• Your assignment
Set down each line of the data exactly, but not the pictures.

• Records supplied
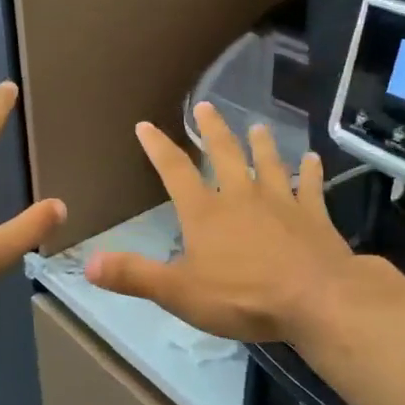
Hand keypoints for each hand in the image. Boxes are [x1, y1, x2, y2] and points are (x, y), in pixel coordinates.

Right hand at [85, 104, 357, 342]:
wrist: (315, 299)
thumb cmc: (242, 297)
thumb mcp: (178, 293)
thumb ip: (134, 275)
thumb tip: (88, 263)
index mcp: (205, 212)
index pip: (175, 171)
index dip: (158, 147)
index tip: (146, 125)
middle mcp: (241, 197)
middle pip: (224, 154)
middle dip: (212, 130)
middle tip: (206, 105)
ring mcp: (281, 202)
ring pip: (268, 163)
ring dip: (261, 144)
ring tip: (257, 126)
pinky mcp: (314, 216)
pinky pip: (310, 187)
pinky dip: (310, 172)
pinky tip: (313, 160)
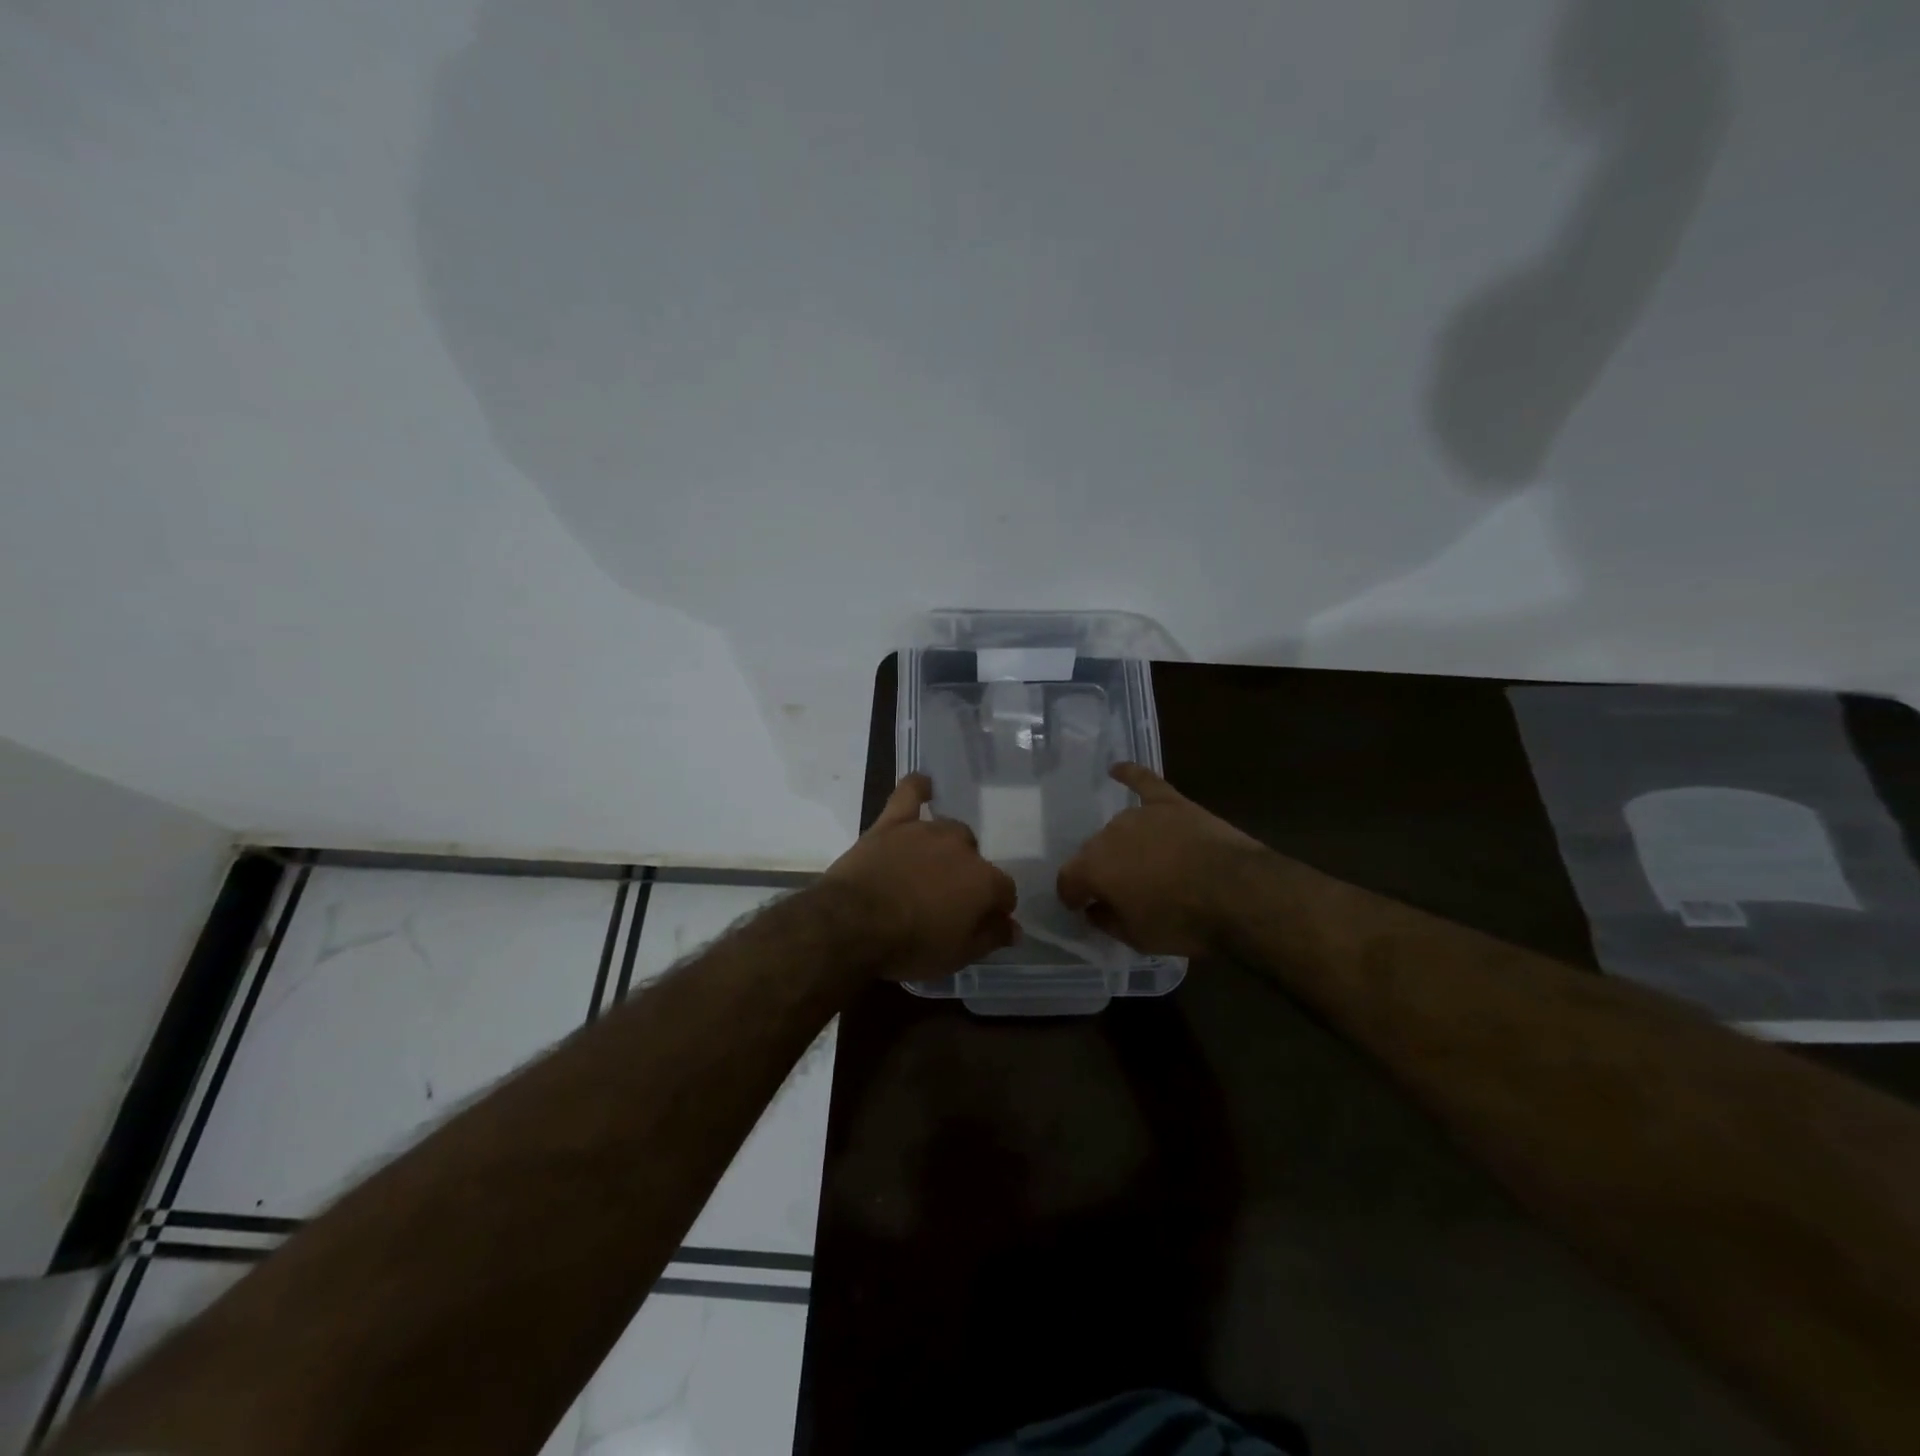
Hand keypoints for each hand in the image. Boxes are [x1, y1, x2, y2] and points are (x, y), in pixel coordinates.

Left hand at [822, 774, 1018, 980]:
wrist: (853, 924)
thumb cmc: (910, 945)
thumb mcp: (957, 956)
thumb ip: (991, 938)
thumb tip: (1014, 928)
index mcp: (984, 881)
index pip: (1004, 891)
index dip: (996, 907)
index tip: (984, 921)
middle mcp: (962, 847)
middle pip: (976, 858)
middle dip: (968, 877)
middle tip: (947, 899)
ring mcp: (926, 830)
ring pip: (949, 831)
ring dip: (946, 848)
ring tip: (930, 868)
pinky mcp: (893, 823)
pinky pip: (910, 793)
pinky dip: (919, 788)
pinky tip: (925, 785)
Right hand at [1056, 763, 1265, 957]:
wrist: (1237, 893)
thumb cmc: (1182, 921)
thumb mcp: (1137, 938)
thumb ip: (1107, 920)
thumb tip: (1095, 909)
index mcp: (1093, 868)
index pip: (1068, 880)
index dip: (1072, 896)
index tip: (1081, 908)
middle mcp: (1108, 834)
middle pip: (1093, 852)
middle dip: (1100, 871)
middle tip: (1119, 891)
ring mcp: (1140, 814)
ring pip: (1119, 828)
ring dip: (1122, 845)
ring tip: (1140, 862)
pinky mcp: (1171, 803)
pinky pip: (1144, 782)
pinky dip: (1130, 775)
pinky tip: (1117, 768)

• Solution for this problem
Hand keypoints for each hand in the image. Boxes are [x1, y1, x2, y2] and points are (x, y), in pixel coordinates.

Right hand at [85, 104, 357, 342]:
wrist: (315, 299)
thumb cmc: (242, 297)
thumb mcp: (178, 293)
thumb ip: (134, 275)
thumb tip: (88, 263)
index mcp: (205, 212)
index pip: (175, 171)
index dip: (158, 147)
index tip: (146, 125)
middle mcp: (241, 197)
middle pip: (224, 154)
middle dip: (212, 130)
middle tip: (206, 105)
ring mcp: (281, 202)
ring pip: (268, 163)
ring dip: (261, 144)
ring tip: (257, 126)
pinky mcp: (314, 216)
pinky pip: (310, 187)
pinky dip: (310, 172)
pinky tip: (313, 160)
Hand keypoints for each hand in the image. Boxes are [x1, y1, x2, y2] and points are (x, y), in pixel coordinates.

Left hand at [822, 774, 1018, 980]:
wrist: (853, 924)
thumb cmc: (910, 945)
thumb mcp: (957, 956)
thumb ip: (991, 938)
thumb tip: (1014, 928)
index mcp: (984, 881)
index pip: (1004, 891)
index dip: (996, 907)
index tip: (984, 921)
middle mcp: (962, 847)
middle pip: (976, 858)
middle dip: (968, 877)
middle tip: (947, 899)
ring mcp: (926, 830)
ring pip: (949, 831)
ring dip: (946, 848)
ring tip: (930, 868)
pinky mcp: (893, 823)
pinky pip: (910, 793)
pinky dip: (919, 788)
pinky tip: (925, 785)
Right hand at [1056, 763, 1265, 957]:
wrist: (1237, 893)
thumb cmc: (1182, 921)
thumb mcp: (1137, 938)
thumb ip: (1107, 920)
thumb tip: (1095, 909)
index mcp: (1093, 868)
index pip: (1068, 880)
index dip: (1072, 896)
index tip: (1081, 908)
middle mcp: (1108, 834)
middle pip: (1093, 852)
middle dip: (1100, 871)
middle tip: (1119, 891)
ring mcp: (1140, 814)
ring pip: (1119, 828)
ring dip: (1122, 845)
ring tip: (1140, 862)
pinky mcp: (1171, 803)
pinky pip: (1144, 782)
pinky dip: (1130, 775)
pinky tip: (1117, 768)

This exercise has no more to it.